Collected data
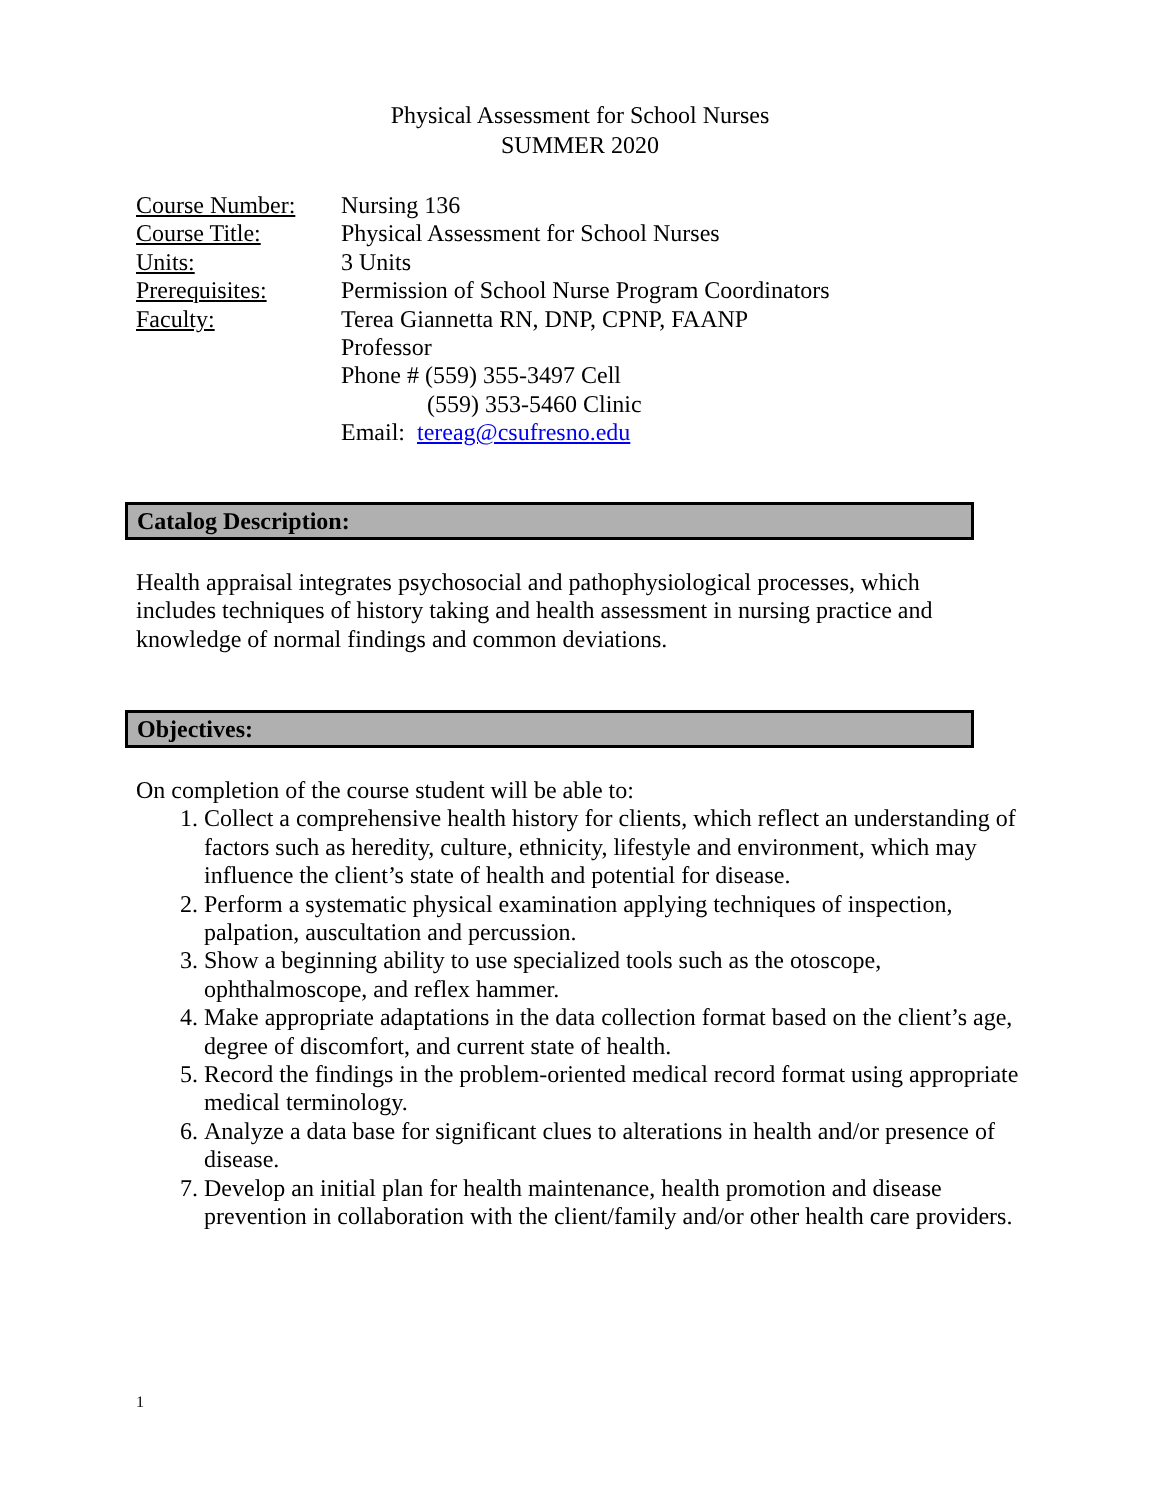Physical Assessment for School Nurses
SUMMER 2020
| Course Number: | Nursing 136 |
| Course Title: | Physical Assessment for School Nurses |
| Units: | 3 Units |
| Prerequisites: | Permission of School Nurse Program Coordinators |
| Faculty: | Terea Giannetta RN, DNP, CPNP, FAANP Professor Phone # (559) 355-3497 Cell (559) 353-5460 Clinic Email: tereag@csufresno.edu |
Catalog Description:
Health appraisal integrates psychosocial and pathophysiological processes, which includes techniques of history taking and health assessment in nursing practice and knowledge of normal findings and common deviations.
Objectives:
On completion of the course student will be able to:
1. Collect a comprehensive health history for clients, which reflect an understanding of factors such as heredity, culture, ethnicity, lifestyle and environment, which may influence the client’s state of health and potential for disease.
2. Perform a systematic physical examination applying techniques of inspection, palpation, auscultation and percussion.
3. Show a beginning ability to use specialized tools such as the otoscope, ophthalmoscope, and reflex hammer.
4. Make appropriate adaptations in the data collection format based on the client’s age, degree of discomfort, and current state of health.
5. Record the findings in the problem-oriented medical record format using appropriate medical terminology.
6. Analyze a data base for significant clues to alterations in health and/or presence of disease.
7. Develop an initial plan for health maintenance, health promotion and disease prevention in collaboration with the client/family and/or other health care providers.
1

**Problem to work on**
Please copy out each line of the data in which the word "history" occurs.

**Problem solution**
Health appraisal integrates psychosocial and pathophysiological processes, which includes techniques of history taking and health assessment in nursing practice and knowledge of normal findings and common deviations.
1. Collect a comprehensive health history for clients, which reflect an understanding of factors such as heredity, culture, ethnicity, lifestyle and environment, which may influence the client’s state of health and potential for disease.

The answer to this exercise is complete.